Give Me Strength

In any other year since 2003, today would have seen me aboasting and abragging about my shiny new countdown to a wonderful holiday in Florida.

Each year, without fail, comes a day like this, when Louise finally breaks, and declares that we simply must return to the promised land, and no matter how much I argue, I am forced to do the deed. My yearning for returning is pretty constant, at a solid 10 out of 10, sometimes peaking at around a 26 on a bad day.

It takes Louise a little longer to get to this position, but today, she did, and it has resulted in me explaining in great detail all of the reasons why we cannot. Most of those involved a bank statement and the stains of my tears upon it, but I think I have made my point, and the credit card remains undamaged in my wallet. Don’t get me wrong, this did not prevent me from darkening Kayak’s door to “just have a look” at what deals might be available, should we be looking to book. If I showed half as much self-restraint with food, I’d be about six stone lighter.

Louise’s pleadings included offers of selling vital organs, but I did point out that nobody would really want her liver anyway.

I know it seems odd that I have resisted so fiercely, but, I am playing the long game. With Emily (we hope) lined up to be working over there for a year at some point, we know that we’ll want to be over there visiting her during that time, and with one less body to transport over the Atlantic, some lovely cast member discounts on hotels and tickets, that trip seems a lot more attainable and realistic. It is certainly more realistic than doing one this summer and then having to fund that one too!!

So, still, we are not going this year. I pray for the strength to keep it that way, as one more bout of pleading from Louise and I’ll be whipping it out and doing the business. I might book a holiday too.

So real life, and its constant demands on our bank balance continue to deny us the pleasure of the Florida sun, and at any one time, we have a list of stuff that needs attention and money that we’d rather be spending on some biblical amount of food in some Orlando eatery.

As I always say though, never say never. I continue to play the lottery, despite the fact that the last time I won a tenner was in the late nineties, or if I sell about 400,000 copies of any of my books, then that will do the trick too.

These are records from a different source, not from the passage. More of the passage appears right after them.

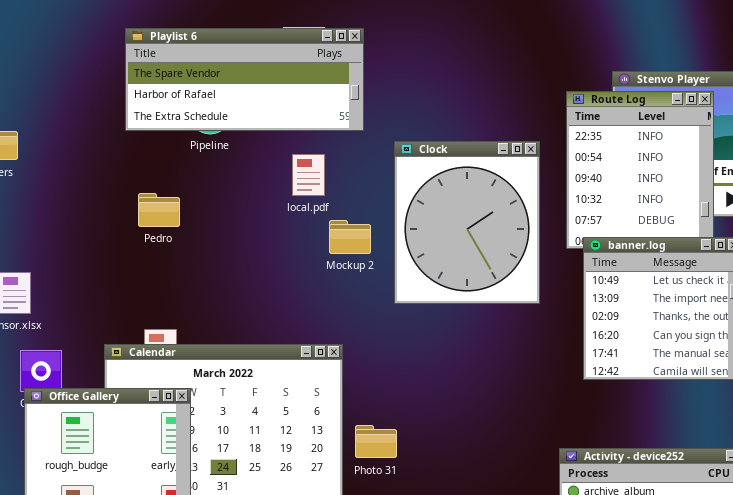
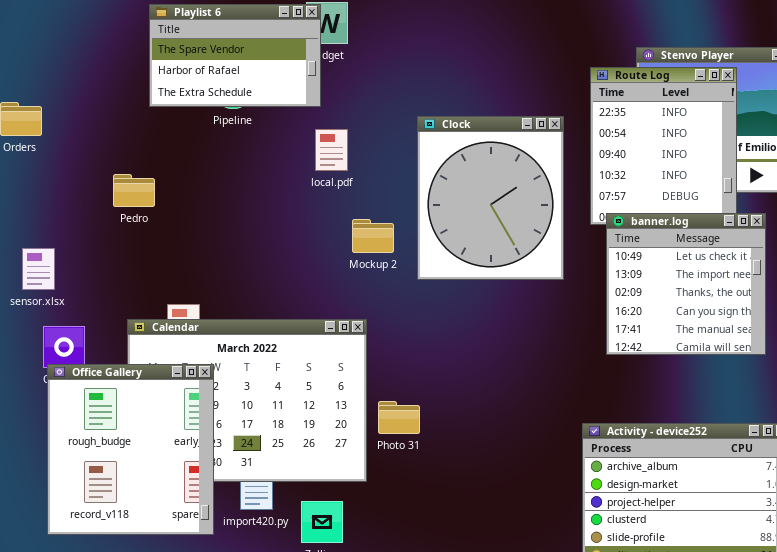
Playlist 6: [125,28,364,131] -> [149,4,321,107], resized
Pedro: [138,193,180,227] -> [113,174,155,207], moved
Mockup 2: [329,220,371,254] -> [352,219,394,253], moved

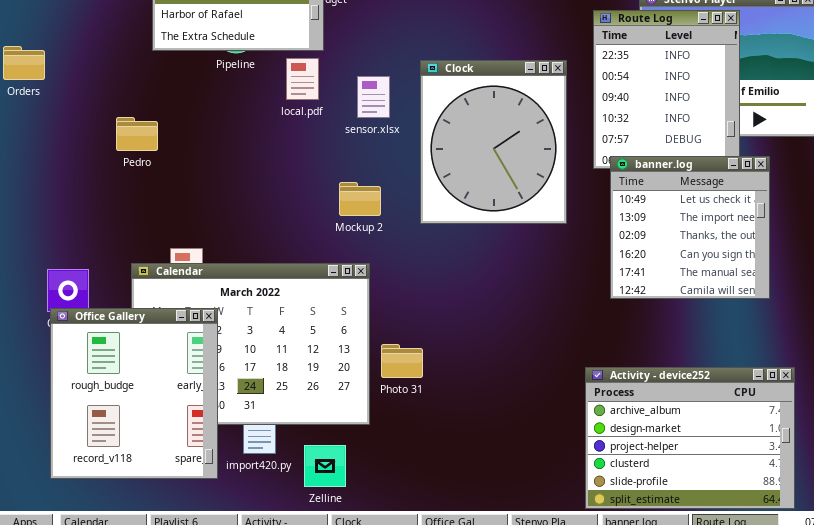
local.pdf: [315,129,348,171] -> [286,58,319,100], moved
Mockup 2: [352,219,394,253] -> [339,182,381,216], moved
sensor.xlsx: [22,248,55,290] -> [357,76,390,118], moved

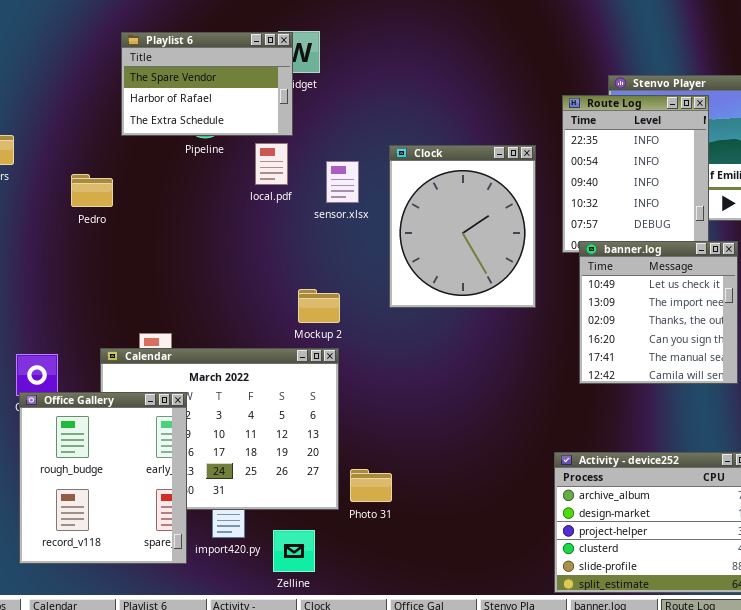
Pedro: [116,117,158,151] -> [71,174,113,207], moved
Mockup 2: [339,182,381,216] -> [298,289,340,323], moved
Photo 31: [381,344,423,378] -> [350,469,392,502], moved

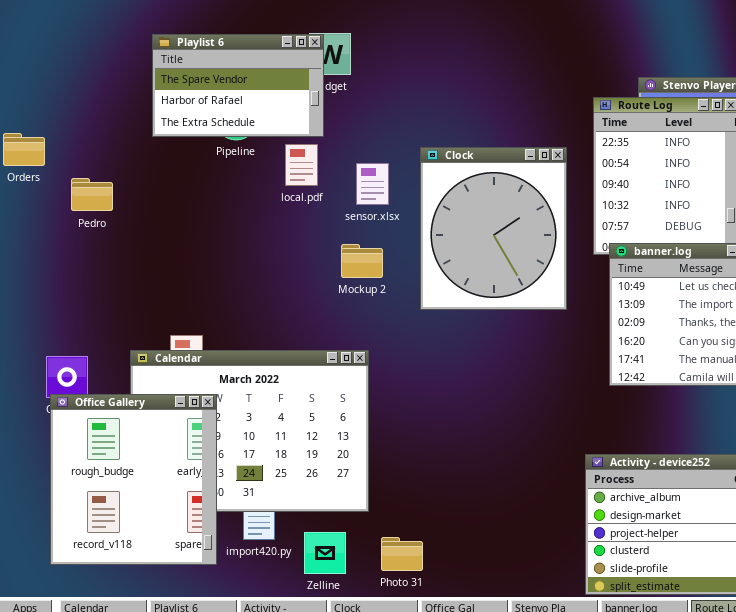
Pedro: [71,174,113,207] -> [71,178,113,211], moved
Mockup 2: [298,289,340,323] -> [341,244,383,278], moved
Photo 31: [350,469,392,502] -> [381,537,423,571], moved

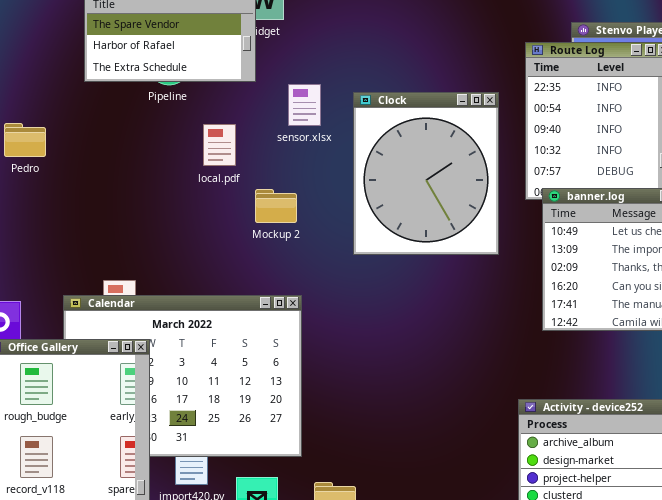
local.pdf: [285,144,318,186] -> [203,124,236,166], moved
sensor.xlsx: [356,163,389,205] -> [288,84,321,126], moved
Mockup 2: [341,244,383,278] -> [255,189,297,223], moved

I have been formulating an idea for another book, and have actually written several words to start it, but then it has stalled. This is a symptom of some busy times at work, and I guess, also a lack of motivation. Just as I think I am ready to crack on and reinvent modern literature, some insightful soul leaves a shitty review for the last one, and I think, well, what’s the point? Of course, in this scenario, I totally ignore the 95%+ of reviews which are glowing, and focus on the tiny percentage that aren’t. If you wonder why, then clearly you don’t know me at all even after all this time.

What I am trying to do is remind myself that the fact that I have actually accomplished a life long ambition and got a book out there, which is complete, and in my view not too bad, is something to be proud of. I often forget how awesome that is, (the achievement, not necessarily the book).

Book Cover
Buy 400,000 copies please.

This evening, with Emily at work (check out her latest blog post about the interview at Disney HQ) and Rebecca of course out with her boyfriend, Louise and I are going to the cinema to watch A Million Ways To Die In The West.

Hopefully it will bring many laughs and some ridiculous amounts of sugar. I shall let you know.